Author(s)

R. J. G. B. Campello & E. R. Hruschka

Abstract

This paper introduces a novel sequence correlation measure that is fully sensitive to both the ranks and magnitudes of the sequences under evaluation. This measure can be more appropriate than the existing ones in those application scenarios in which such a full sensitivity is desired. The applicability of the new measure in data mining tasks is motivated. Keywords: correlation indexes, clustering analysis. 1 Introduction A problem that appears in different contexts of data analysis is that of comparing two sequences A = {a1, a2, . . . ,an} and B = {b1, b2, . . . ,bn} for which there is a total order relation (≤) on their elements. This problem can be addressed by means of correlation indexes, such as the well-known Pearson correlation coefficient [1, 2]. Aside from the huge applicability of such indexes in statistics [3, 4], there are also different possible scenarios for their application to data mining tasks.
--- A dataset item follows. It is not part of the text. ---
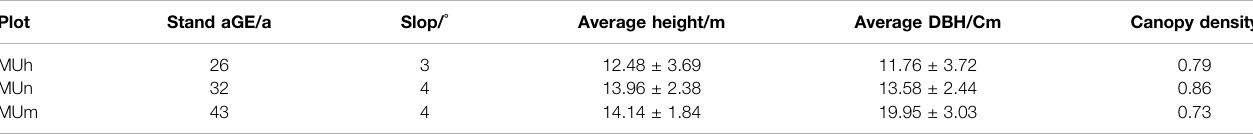
TABLE 1 | General information of sampling plots.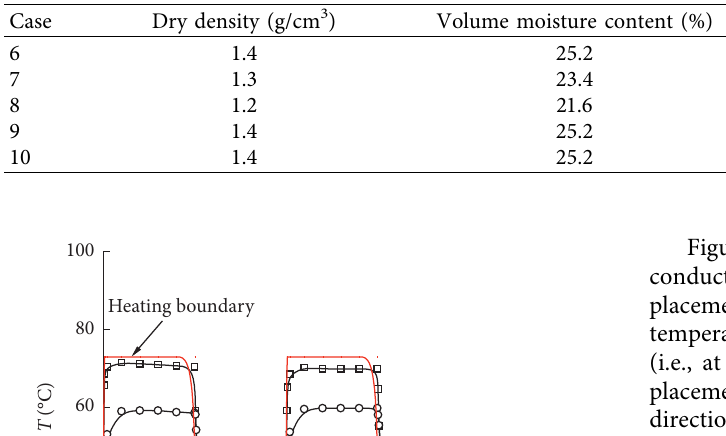
Table 2: Test schemes for heavy metal transfer.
In this context, one may mention, for instance, the use of sequence correlation indexes for feature selection as a pre-processing step for data clustering or classification [5]. Another scenario for the application of correlation indexes to data clustering or classification is the measurement of similarities in bioinformatics data sets [6]. For example, sequences A and B can refer to the responses of a given pair of genes along a set of experiments (e.g. microarray) [7]. Since the trend of such responses plays a fundamental role to describe the function and behavior of the corresponding genes, correlation indexes have been widely used as measures of similarity when dealing with this sort of data.

Keywords

correlation indexes, clustering analysis.